(Collection entries)
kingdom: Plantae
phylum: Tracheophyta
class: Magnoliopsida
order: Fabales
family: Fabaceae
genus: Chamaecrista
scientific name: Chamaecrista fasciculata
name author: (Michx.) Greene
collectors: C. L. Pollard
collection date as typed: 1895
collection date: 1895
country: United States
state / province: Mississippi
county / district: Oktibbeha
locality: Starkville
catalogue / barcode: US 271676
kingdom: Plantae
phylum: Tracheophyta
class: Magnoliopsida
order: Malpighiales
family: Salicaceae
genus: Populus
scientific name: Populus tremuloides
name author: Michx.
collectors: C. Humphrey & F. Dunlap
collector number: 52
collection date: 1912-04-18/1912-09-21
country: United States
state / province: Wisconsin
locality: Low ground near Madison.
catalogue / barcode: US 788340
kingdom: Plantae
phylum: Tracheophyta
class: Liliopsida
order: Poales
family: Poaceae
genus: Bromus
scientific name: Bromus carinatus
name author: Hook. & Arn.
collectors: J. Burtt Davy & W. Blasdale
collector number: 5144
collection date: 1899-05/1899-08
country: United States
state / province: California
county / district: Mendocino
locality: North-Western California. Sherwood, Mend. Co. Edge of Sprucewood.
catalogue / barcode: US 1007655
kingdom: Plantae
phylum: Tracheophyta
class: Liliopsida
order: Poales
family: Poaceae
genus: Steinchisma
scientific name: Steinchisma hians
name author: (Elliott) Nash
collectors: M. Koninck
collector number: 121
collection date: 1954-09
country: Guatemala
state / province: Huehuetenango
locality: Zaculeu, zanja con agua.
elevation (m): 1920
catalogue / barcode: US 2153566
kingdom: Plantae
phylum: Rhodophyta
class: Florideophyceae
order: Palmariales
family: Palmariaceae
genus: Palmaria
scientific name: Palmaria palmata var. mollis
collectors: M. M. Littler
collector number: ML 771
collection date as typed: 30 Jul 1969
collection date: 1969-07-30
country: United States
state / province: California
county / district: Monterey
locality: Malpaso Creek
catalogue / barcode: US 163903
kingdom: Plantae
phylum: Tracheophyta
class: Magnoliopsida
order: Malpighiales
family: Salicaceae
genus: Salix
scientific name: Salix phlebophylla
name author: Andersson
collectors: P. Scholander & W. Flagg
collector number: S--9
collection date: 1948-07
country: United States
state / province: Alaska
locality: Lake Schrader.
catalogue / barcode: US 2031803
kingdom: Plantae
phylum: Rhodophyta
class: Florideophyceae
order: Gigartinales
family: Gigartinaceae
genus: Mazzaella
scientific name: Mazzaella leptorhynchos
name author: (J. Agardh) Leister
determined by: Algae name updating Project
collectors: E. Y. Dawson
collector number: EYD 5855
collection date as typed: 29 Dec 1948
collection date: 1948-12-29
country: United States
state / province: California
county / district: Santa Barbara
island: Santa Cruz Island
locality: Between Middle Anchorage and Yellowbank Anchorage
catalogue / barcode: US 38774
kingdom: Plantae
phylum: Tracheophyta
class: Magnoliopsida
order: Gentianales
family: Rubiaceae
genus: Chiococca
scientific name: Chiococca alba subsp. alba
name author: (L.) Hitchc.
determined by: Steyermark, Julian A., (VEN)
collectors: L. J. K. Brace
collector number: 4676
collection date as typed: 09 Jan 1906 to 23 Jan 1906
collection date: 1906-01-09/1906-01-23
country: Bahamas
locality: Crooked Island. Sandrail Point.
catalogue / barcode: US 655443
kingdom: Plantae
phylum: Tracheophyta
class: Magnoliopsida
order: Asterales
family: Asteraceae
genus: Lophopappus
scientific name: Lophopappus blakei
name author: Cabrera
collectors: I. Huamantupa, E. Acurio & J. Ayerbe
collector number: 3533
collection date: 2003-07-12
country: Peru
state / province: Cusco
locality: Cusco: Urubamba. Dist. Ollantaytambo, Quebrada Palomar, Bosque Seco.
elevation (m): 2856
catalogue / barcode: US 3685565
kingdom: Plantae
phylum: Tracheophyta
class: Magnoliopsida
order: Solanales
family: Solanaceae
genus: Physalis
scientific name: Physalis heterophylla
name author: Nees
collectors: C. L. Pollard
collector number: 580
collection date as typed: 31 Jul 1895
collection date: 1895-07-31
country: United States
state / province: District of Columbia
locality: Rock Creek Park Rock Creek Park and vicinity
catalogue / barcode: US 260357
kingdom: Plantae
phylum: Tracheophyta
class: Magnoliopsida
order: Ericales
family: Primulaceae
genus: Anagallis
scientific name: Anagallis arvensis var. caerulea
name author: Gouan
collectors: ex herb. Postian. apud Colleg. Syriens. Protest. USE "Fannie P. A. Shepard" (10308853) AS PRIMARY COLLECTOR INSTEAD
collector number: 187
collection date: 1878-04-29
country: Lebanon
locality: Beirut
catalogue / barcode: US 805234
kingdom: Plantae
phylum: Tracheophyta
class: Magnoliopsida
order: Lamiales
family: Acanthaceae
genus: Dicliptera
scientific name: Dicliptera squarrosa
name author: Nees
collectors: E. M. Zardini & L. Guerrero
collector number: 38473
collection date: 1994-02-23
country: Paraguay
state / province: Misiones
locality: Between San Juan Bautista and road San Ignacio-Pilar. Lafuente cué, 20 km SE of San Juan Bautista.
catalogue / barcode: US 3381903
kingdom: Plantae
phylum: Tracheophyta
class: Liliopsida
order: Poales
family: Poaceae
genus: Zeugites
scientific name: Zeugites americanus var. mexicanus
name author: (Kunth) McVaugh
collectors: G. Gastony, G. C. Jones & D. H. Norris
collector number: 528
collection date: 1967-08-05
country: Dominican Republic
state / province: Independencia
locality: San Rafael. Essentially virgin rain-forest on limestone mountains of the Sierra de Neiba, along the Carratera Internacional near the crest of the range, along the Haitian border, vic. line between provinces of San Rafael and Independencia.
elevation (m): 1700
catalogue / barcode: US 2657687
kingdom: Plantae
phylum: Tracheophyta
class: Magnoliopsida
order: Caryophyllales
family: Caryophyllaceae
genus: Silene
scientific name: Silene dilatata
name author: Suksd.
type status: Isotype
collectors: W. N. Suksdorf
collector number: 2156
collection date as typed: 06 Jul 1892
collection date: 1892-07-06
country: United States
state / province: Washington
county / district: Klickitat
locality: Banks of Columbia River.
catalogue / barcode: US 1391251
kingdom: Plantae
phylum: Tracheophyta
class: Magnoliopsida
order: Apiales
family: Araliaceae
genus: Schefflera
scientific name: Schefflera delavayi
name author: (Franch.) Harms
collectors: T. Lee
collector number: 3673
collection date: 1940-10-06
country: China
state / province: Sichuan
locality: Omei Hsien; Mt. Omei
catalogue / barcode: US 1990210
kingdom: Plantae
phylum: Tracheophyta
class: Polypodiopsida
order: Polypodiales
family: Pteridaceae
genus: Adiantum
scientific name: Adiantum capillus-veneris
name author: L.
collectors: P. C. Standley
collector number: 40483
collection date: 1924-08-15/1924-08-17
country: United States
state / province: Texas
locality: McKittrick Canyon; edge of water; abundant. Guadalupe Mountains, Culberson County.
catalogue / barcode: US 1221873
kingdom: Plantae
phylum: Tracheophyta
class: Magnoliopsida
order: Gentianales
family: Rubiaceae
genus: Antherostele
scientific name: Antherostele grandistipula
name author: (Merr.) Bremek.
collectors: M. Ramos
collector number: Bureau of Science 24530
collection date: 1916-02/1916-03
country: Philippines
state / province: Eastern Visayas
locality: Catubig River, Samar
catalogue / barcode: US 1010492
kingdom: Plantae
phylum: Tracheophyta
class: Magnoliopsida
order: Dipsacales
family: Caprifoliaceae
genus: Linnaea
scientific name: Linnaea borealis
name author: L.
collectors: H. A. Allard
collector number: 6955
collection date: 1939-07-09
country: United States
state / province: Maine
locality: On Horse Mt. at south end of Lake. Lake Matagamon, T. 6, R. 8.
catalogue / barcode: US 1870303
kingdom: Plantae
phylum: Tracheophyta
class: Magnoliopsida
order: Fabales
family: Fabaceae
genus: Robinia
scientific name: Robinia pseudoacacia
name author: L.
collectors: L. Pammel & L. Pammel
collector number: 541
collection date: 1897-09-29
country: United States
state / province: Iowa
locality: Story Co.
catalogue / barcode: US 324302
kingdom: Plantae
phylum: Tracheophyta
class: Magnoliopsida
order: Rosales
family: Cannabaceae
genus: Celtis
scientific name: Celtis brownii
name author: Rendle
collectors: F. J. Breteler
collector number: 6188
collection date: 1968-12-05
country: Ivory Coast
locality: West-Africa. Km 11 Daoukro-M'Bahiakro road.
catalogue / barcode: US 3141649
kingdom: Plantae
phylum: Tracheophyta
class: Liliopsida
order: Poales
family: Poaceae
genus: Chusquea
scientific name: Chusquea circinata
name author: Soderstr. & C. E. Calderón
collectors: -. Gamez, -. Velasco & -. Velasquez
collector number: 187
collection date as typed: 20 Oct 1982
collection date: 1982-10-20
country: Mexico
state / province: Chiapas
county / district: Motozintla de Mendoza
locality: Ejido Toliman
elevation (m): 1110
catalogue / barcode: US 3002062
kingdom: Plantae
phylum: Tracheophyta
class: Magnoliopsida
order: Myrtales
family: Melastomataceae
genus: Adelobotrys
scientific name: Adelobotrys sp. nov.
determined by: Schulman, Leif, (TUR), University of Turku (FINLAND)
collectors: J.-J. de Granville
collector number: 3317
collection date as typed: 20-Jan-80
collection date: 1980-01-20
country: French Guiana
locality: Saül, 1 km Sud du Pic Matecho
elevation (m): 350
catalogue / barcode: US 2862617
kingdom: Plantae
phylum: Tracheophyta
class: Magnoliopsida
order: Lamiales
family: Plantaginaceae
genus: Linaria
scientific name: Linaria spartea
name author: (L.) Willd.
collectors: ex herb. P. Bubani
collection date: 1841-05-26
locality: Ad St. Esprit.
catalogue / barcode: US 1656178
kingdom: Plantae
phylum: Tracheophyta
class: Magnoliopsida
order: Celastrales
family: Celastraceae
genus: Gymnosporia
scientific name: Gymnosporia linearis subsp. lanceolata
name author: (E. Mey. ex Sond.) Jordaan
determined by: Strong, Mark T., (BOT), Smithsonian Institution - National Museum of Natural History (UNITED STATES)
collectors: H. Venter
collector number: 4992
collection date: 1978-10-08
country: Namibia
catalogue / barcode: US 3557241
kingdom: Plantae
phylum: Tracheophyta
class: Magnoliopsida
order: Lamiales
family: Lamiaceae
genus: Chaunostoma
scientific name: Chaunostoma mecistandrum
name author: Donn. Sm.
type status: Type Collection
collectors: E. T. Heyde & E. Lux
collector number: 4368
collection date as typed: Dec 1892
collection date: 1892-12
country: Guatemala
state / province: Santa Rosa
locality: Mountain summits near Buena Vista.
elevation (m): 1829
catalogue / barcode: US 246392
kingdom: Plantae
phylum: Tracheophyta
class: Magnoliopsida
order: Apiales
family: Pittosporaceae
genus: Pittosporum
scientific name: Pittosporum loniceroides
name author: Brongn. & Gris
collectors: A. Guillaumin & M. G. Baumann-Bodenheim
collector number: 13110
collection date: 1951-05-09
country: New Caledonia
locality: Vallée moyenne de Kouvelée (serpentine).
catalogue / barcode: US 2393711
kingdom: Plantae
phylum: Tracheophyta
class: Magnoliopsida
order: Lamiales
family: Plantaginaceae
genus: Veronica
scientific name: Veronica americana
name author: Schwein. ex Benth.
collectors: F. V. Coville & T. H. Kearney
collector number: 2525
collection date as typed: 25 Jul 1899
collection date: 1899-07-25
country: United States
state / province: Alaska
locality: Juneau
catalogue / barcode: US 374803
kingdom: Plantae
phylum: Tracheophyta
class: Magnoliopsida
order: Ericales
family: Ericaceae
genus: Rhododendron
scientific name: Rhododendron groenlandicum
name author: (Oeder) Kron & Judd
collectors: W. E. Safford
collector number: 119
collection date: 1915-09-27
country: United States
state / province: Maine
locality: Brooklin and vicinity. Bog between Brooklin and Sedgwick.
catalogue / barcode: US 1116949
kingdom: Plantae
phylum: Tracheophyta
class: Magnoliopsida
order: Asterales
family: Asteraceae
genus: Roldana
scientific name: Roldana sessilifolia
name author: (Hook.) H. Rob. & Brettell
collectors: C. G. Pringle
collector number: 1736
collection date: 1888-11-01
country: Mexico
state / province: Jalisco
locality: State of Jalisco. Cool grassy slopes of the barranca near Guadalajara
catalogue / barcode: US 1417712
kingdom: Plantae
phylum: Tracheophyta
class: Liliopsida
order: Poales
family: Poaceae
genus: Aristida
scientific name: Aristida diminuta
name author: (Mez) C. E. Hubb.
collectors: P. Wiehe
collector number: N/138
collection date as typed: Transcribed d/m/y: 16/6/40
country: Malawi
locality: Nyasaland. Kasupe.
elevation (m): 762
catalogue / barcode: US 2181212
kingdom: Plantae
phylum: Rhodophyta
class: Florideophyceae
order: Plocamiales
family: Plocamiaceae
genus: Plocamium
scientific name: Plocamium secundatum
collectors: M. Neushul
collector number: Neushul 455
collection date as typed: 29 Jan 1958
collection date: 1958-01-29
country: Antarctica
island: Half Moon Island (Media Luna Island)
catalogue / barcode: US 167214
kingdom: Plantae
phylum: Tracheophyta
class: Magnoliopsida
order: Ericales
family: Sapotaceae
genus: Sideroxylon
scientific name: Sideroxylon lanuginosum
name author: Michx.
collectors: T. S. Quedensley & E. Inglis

Stated problem> Retype the lines in the records that start with the line containing "catalogue / barcode: US 2862617" and end with the line containing "order: Celastrales", keeping both of those lines.

Solution for this exercise>
catalogue / barcode: US 2862617
kingdom: Plantae
phylum: Tracheophyta
class: Magnoliopsida
order: Lamiales
family: Plantaginaceae
genus: Linaria
scientific name: Linaria spartea
name author: (L.) Willd.
collectors: ex herb. P. Bubani
collection date: 1841-05-26
locality: Ad St. Esprit.
catalogue / barcode: US 1656178
kingdom: Plantae
phylum: Tracheophyta
class: Magnoliopsida
order: Celastrales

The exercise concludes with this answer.